Set in the future, this hardcover sci-fi epic is the story of Hip Flask and Ebony Hide, Elephantmen—human/animal hybrids, originally genetically engineered to be super soldiers—now rehabilitated and working as very unusual crime scene investigators.

Modern Classics

Ray Bradbury’s Something Wicked This Way Comes:

The Authorized Adaptation by Ray Bradbury and Roy Wimberly, Hill and Wang, $30

Ray Bradbury’s The Martian Chronicles: The Authorized Adaptation by Ray Bradbury and Dennis Calero, Hill and Wang, $30

Two of Bradbury’s greatest works—one a seminal tale of horror, the other a story of the science-fiction frontier—have been adapted for comics with sharp artistic interpretations.

The Kite Runner Graphic Novel

by Khaled Hosseini, illustrated by Fabio Celoni and Mirka Andolfo, Riverhead Trade, $19.

The beloved classic is adapted into a graphic novel, with a story of memory and loyalty in the face of war.

We3 Deluxe Edition by Grant Morrison and Frank Quitely, Vertigo, $24.99

Now with added pages, Morrison’s story of loving pets turned into killing machines by an experimental government program is as shocking and heart-breaking as ever.

Big Questions by Anders Nilsen, Drawn and Quarterly, $69.95

An unexploded bomb leads to questions, as a flock of birds deals with all the greatest unsolved mysteries of life in Nilsen’s ethereal 658-page magnum opus allegory.

World Cultures

Adventures from China: Monkey King Volume 1, by Wei Dong Chen, JR Comics, $9.99

A manhua (Chinese comics) adaptation of the epic 16th century Chinese novel about Sun Wu Kong, the powerful monkey King, born from stone on Spring Mountain, who rebels against the gods.

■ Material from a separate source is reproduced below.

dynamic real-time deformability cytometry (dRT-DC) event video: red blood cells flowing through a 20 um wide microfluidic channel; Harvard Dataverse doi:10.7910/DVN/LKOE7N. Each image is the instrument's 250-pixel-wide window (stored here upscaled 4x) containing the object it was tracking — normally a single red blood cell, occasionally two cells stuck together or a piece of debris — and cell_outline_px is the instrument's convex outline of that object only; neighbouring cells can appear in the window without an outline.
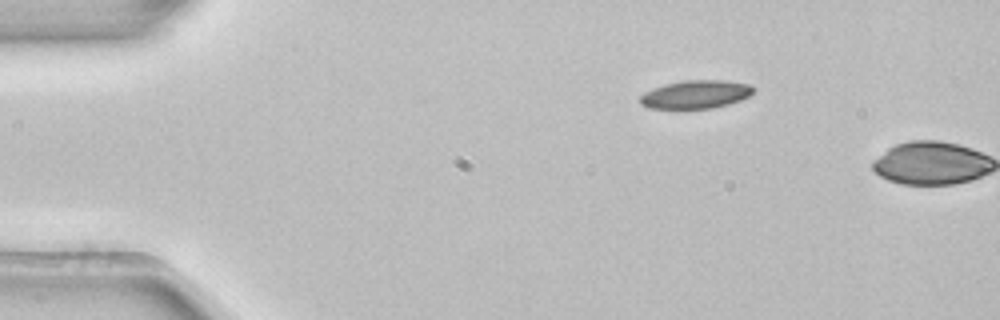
{"species": "common noctule bat (a hibernating species)", "species_latin": "Nyctalus noctula", "temperature_condition": "room temperature", "stored_images_in_passage": 2, "camera_frame_rate_fps": 3000, "um_per_image_px": 0.085, "animal": {"sex": "female", "body_mass_g": 22.7, "forearm_length_mm": 54.2}, "frame": {"image": 1, "passage_image": 2, "time_ms": 0.333, "image_size_px": [1000, 320], "cell_outline_px": [[752, 92], [748, 96], [740, 100], [728, 104], [712, 108], [680, 112], [648, 108], [640, 104], [640, 96], [644, 92], [668, 84], [688, 80], [724, 80], [752, 84]], "centroid_in_image_um": [59.08, 8.08], "position_along_channel_um": 25.9, "area_um2": 19.25}}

Lucille by Ludovic Debeurme,

Top Shelf, $29.95

Anorexia and alcoholism color the lives of two awkward and troubled teenagers who take off together across Europe in this touching love story.

Vietnamerica:A Family’s Journey

by GB Tran, Villard, $30

In this graphic memoir, U.S.-born Tran visits Vietnam to attend the funeral of his grandfather, who fought for North Vietnam, and discovers the unspoken history of his immigrant parents.

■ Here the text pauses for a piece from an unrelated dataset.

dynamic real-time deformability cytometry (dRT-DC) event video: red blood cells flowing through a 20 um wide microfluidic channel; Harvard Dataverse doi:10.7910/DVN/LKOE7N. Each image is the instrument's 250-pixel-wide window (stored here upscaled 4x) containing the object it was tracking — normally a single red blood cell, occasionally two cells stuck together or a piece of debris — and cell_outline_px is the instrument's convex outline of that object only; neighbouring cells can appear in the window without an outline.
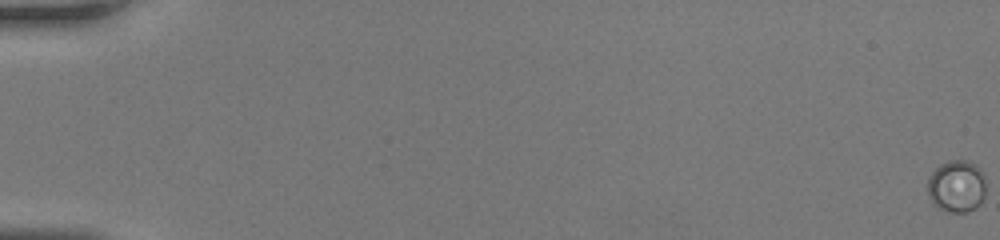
{"species": "human", "species_latin": "Homo sapiens", "temperature_condition": "room temperature", "stored_images_in_passage": 48, "camera_frame_rate_fps": 3000, "um_per_image_px": 0.085, "donor": {"sex": "female"}, "frame": {"image": 1, "passage_image": 1, "time_ms": 0.0, "image_size_px": [1000, 240], "cell_outline_px": [[984, 196], [980, 204], [964, 212], [952, 212], [940, 208], [932, 204], [928, 196], [928, 180], [932, 172], [940, 164], [952, 160], [964, 160], [976, 164], [984, 172]], "centroid_in_image_um": [81.31, 15.81], "position_along_channel_um": 3.7, "area_um2": 17.63}}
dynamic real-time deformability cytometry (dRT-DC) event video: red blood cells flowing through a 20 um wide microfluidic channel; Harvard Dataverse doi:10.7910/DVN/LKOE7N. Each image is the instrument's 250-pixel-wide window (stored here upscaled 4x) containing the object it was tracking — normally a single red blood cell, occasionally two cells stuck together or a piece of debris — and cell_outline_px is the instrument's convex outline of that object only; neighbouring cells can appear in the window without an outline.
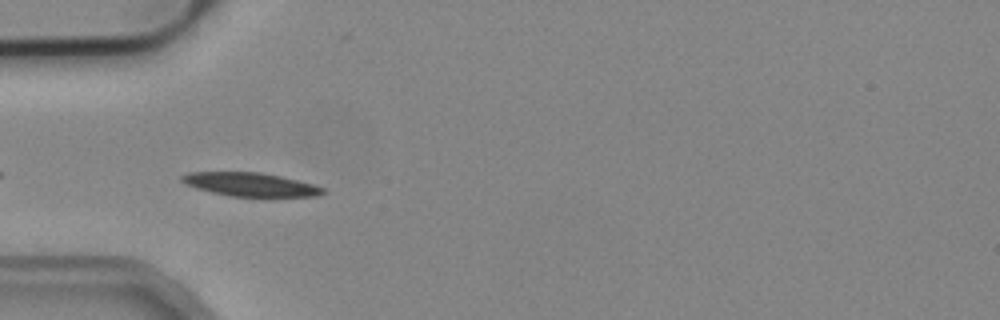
{"species": "common noctule bat (a hibernating species)", "species_latin": "Nyctalus noctula", "temperature_condition": "cold", "stored_images_in_passage": 3, "camera_frame_rate_fps": 3000, "um_per_image_px": 0.085, "animal": {"sex": "male", "body_mass_g": 19.2, "forearm_length_mm": 51.8}, "frame": {"image": 1, "passage_image": 3, "time_ms": 0.667, "image_size_px": [1000, 320], "cell_outline_px": [[324, 192], [320, 196], [232, 196], [212, 192], [196, 188], [180, 180], [180, 176], [188, 172], [256, 172], [280, 176], [312, 184], [324, 188]], "centroid_in_image_um": [21.26, 15.67], "position_along_channel_um": 63.7, "area_um2": 19.02}}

Zahra’s Paradise by Amir and Kahlil, First Second, $19.99

First launched as a serialized Web comic by anonymous Iranian activist creators, this book tells the story of a missing Iranian activist and the efforts of his mother and his blogger-brother to find him in a repressive political system.

Yiddishkeit: Jewish Vernacular and the New Land, edited by Paul Buhle and Harvey Pekar, Abrams ComicArts, $29.95

Harvey Pekar and Paul Buhle edit an anthology of stories by a host of writers and artists tracing the influence of Yiddish in American culture.